■ Activity ■
Determine which lines of the records include the word "September", and copy them.

Extracted records START

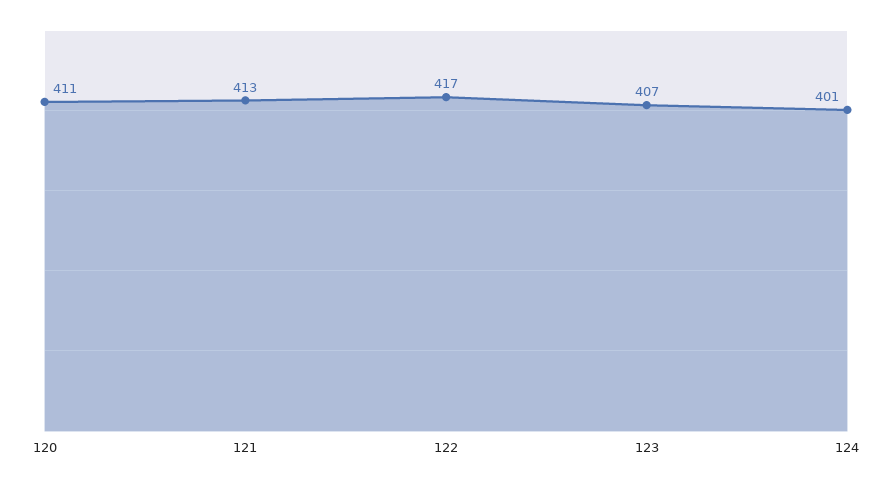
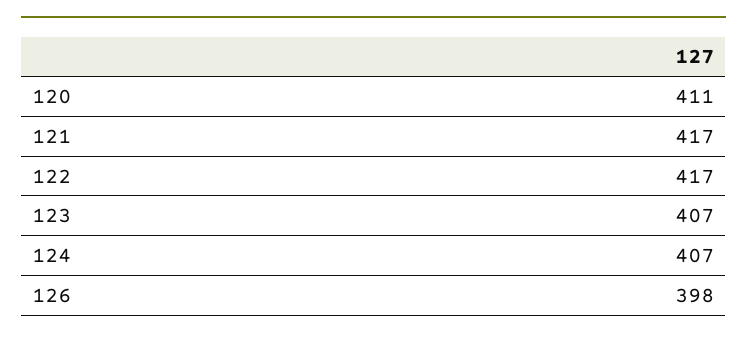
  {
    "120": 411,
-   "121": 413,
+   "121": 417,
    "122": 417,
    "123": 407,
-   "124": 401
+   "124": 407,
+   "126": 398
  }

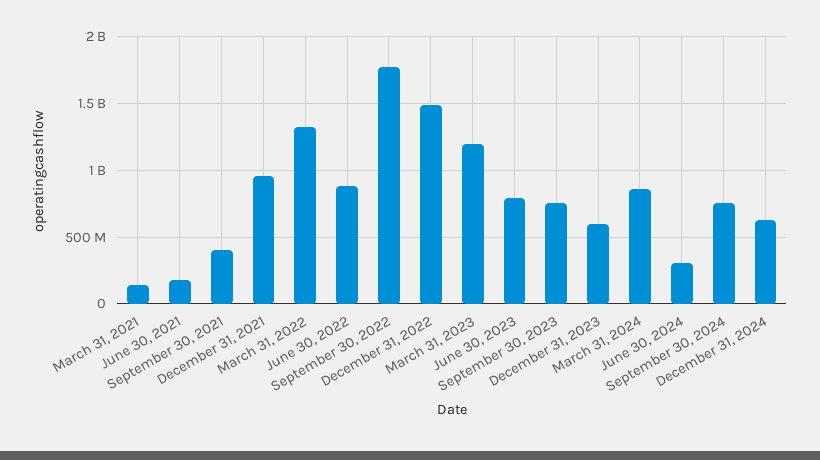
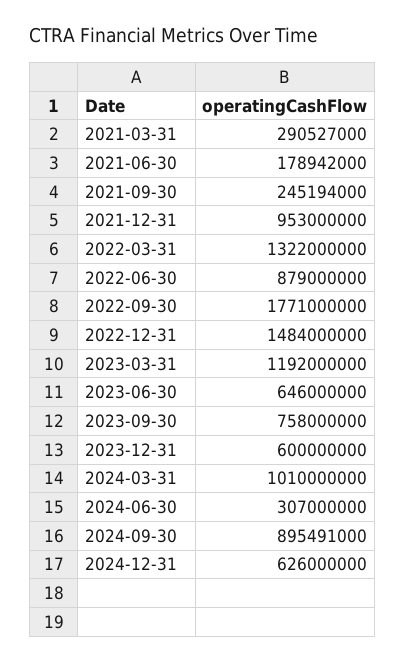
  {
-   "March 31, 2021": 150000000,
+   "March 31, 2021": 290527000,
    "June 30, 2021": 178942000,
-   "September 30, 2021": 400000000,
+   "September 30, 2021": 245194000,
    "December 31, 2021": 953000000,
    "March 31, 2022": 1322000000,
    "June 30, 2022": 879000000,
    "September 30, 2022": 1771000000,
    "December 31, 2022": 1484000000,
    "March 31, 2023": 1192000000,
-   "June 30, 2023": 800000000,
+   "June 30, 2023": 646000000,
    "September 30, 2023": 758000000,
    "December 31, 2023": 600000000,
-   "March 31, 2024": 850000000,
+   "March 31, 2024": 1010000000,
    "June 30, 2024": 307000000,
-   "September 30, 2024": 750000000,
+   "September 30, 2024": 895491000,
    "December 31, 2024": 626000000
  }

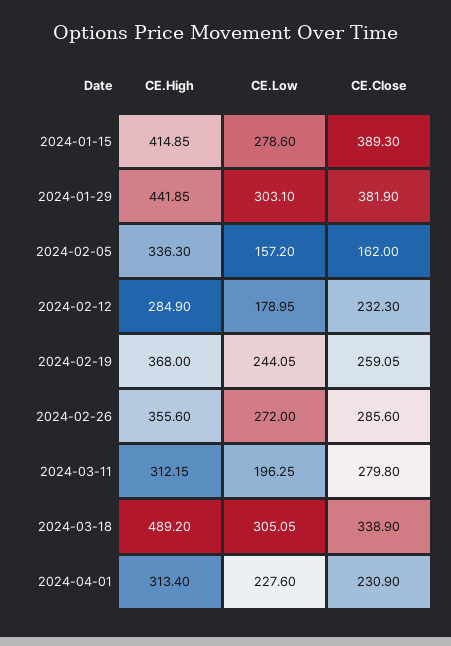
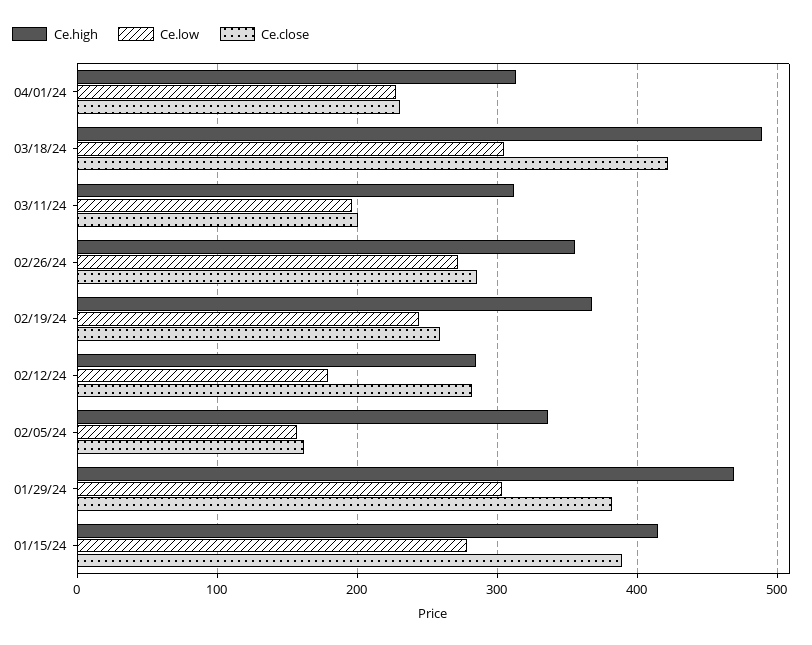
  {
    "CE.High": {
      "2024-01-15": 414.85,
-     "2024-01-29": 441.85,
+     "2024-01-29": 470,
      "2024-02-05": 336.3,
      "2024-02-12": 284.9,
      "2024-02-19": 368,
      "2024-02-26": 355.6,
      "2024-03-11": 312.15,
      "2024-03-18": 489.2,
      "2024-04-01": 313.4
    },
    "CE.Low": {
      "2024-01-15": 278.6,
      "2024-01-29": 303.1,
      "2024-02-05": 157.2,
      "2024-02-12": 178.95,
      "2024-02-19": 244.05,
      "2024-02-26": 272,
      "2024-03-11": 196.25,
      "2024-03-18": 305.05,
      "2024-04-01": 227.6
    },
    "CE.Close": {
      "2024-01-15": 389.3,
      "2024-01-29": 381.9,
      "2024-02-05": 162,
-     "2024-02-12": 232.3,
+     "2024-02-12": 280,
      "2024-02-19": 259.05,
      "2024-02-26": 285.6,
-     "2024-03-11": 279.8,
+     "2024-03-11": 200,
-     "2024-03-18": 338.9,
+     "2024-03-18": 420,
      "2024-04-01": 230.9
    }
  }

Extracted records END
Extracted records START

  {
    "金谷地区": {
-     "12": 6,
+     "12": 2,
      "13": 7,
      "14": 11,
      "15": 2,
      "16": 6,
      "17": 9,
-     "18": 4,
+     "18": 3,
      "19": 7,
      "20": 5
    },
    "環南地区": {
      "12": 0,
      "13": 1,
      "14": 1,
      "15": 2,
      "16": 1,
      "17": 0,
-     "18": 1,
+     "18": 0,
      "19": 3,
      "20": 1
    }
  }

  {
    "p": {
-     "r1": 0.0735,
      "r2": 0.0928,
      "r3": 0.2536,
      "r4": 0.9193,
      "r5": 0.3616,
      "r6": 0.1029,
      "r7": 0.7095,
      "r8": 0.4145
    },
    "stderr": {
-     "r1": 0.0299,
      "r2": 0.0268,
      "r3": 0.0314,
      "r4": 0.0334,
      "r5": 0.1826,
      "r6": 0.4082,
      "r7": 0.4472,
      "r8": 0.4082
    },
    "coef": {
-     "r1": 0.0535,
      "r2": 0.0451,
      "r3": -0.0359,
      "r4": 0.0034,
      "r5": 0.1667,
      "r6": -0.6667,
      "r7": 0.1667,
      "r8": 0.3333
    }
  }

Extracted records END

■ Task response ■
-   "September 30, 2021": 400000000,
+   "September 30, 2021": 245194000,
    "September 30, 2022": 1771000000,
    "September 30, 2023": 758000000,
-   "September 30, 2024": 750000000,
+   "September 30, 2024": 895491000,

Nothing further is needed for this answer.